# AIM OF THE EXERCISE:
Copy the reply about RTA_ENCAP from "And to determine" up to and including "specified with RTA_ENCAP.", replacing "nexthops" with "multipath routes".

# PASSAGE:
= = = = = = =

I went back and forth on this. And started with what you are saying 
above. But then I wanted RTA_ENCAP netlink policy to be declared by 
individual lwtunnel drivers.
And to determine which RTA_ENCAP netlink policy to pick, you need to 
know the RTA_ENCAP policy type (or lwtunnel type)
which is encoded in RTA_ENCAP_TYPE. And I did not want to introduce 
another level of nest in RTA_ENCAP (because for nexthops we are already 
2 levels deep when parsing RTA_ENCAP).

Hence, fib code first looks for RTA_ENCAP and if RTA_ENCAP is specified, 
RTA_ENCAP_TYPE is a required attribute. My iproute2 patches handles this 
and makes sure
there is an  RTA_ENCAP_TYPE specified with RTA_ENCAP.

thanks,
Roopa


--
To unsubscribe from this list: send the line "unsubscribe netdev" in
Robert Shearman June 19, 2015, 5:17 p.m. UTC | #7 
On 19/06/15 16:28, roopa wrote:
> On 6/19/15, 8:19 AM, Robert Shearman wrote:
>> On 19/06/15 05:49, Roopa Prabhu wrote:
>>> From: Roopa Prabhu <roopa@cumulusnetworks.com>
>>>
>>> Introduces two netlink attributes RTA_ENCAP_TYPE and
>>> RTA_ENCAP to support attaching encap information to ipv4 routes.
>>
>> Surely RTA_ENCAP_TYPE should be part of RTA_ENCAP, since the type
>> doesn't make sense without the data and vice versa?

= = = = = = =

# DATASET CONTENT:
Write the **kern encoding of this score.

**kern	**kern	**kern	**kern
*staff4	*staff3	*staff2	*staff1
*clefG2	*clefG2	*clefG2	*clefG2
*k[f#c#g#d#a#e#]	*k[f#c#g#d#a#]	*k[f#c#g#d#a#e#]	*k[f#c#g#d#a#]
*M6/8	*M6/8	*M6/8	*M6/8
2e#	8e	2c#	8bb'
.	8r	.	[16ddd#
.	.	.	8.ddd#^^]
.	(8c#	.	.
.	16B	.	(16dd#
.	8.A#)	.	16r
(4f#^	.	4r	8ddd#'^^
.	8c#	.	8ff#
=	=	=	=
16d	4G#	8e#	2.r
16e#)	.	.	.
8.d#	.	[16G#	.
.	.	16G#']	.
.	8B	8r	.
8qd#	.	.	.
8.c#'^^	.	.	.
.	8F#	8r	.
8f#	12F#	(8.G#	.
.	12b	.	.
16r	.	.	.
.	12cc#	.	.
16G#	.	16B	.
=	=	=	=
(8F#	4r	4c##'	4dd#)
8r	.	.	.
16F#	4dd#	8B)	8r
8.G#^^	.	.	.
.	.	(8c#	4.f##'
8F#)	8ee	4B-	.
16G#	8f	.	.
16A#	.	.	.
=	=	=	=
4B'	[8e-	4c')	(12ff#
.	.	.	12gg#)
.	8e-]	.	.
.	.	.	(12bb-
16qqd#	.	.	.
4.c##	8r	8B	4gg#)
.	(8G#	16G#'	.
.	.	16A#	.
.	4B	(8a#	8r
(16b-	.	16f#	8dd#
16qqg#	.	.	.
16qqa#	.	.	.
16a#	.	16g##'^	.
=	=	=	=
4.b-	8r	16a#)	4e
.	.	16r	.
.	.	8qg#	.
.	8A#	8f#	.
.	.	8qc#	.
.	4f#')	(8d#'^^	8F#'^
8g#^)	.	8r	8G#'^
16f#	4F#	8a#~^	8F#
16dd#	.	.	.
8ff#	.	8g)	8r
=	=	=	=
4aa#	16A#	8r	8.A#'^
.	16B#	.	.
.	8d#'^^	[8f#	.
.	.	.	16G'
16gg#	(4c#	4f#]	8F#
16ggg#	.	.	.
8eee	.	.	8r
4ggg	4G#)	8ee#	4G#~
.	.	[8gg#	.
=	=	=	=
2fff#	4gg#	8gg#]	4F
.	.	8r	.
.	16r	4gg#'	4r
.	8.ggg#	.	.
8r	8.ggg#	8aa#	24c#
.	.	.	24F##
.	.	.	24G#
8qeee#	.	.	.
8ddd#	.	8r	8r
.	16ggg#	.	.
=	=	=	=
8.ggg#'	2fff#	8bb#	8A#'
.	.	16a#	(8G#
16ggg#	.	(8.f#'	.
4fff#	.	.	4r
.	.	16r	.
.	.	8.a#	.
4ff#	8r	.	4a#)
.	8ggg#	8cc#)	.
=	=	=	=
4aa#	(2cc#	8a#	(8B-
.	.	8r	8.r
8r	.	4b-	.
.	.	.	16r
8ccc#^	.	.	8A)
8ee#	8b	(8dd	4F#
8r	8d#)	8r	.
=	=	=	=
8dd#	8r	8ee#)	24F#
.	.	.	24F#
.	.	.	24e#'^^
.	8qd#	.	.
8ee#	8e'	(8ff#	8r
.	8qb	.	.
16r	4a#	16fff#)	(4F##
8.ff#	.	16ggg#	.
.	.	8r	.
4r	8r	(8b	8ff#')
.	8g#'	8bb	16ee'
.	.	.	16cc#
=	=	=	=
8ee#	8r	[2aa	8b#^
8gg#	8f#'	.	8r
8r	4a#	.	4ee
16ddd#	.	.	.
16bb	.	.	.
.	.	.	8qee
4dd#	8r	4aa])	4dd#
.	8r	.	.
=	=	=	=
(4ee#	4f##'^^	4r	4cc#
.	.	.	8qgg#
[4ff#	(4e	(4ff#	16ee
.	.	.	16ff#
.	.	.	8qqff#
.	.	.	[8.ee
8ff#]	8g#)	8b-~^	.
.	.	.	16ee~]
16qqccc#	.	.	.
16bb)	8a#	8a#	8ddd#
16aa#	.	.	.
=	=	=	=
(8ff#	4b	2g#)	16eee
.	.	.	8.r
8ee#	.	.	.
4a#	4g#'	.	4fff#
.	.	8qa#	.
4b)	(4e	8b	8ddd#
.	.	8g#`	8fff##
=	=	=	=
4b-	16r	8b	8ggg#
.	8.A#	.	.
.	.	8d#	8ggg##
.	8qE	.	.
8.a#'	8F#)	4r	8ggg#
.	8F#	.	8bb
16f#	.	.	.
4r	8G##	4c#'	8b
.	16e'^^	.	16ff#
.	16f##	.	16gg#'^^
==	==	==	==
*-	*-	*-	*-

= = = = = = =

# EXERCISE ANSWER:
And to determine which RTA_ENCAP netlink policy to pick, you need to 
know the RTA_ENCAP policy type (or lwtunnel type)
which is encoded in RTA_ENCAP_TYPE. And I did not want to introduce 
another level of nest in RTA_ENCAP (because for multipath routes we are already 
2 levels deep when parsing RTA_ENCAP).

Hence, fib code first looks for RTA_ENCAP and if RTA_ENCAP is specified, 
RTA_ENCAP_TYPE is a required attribute. My iproute2 patches handles this 
and makes sure
there is an  RTA_ENCAP_TYPE specified with RTA_ENCAP.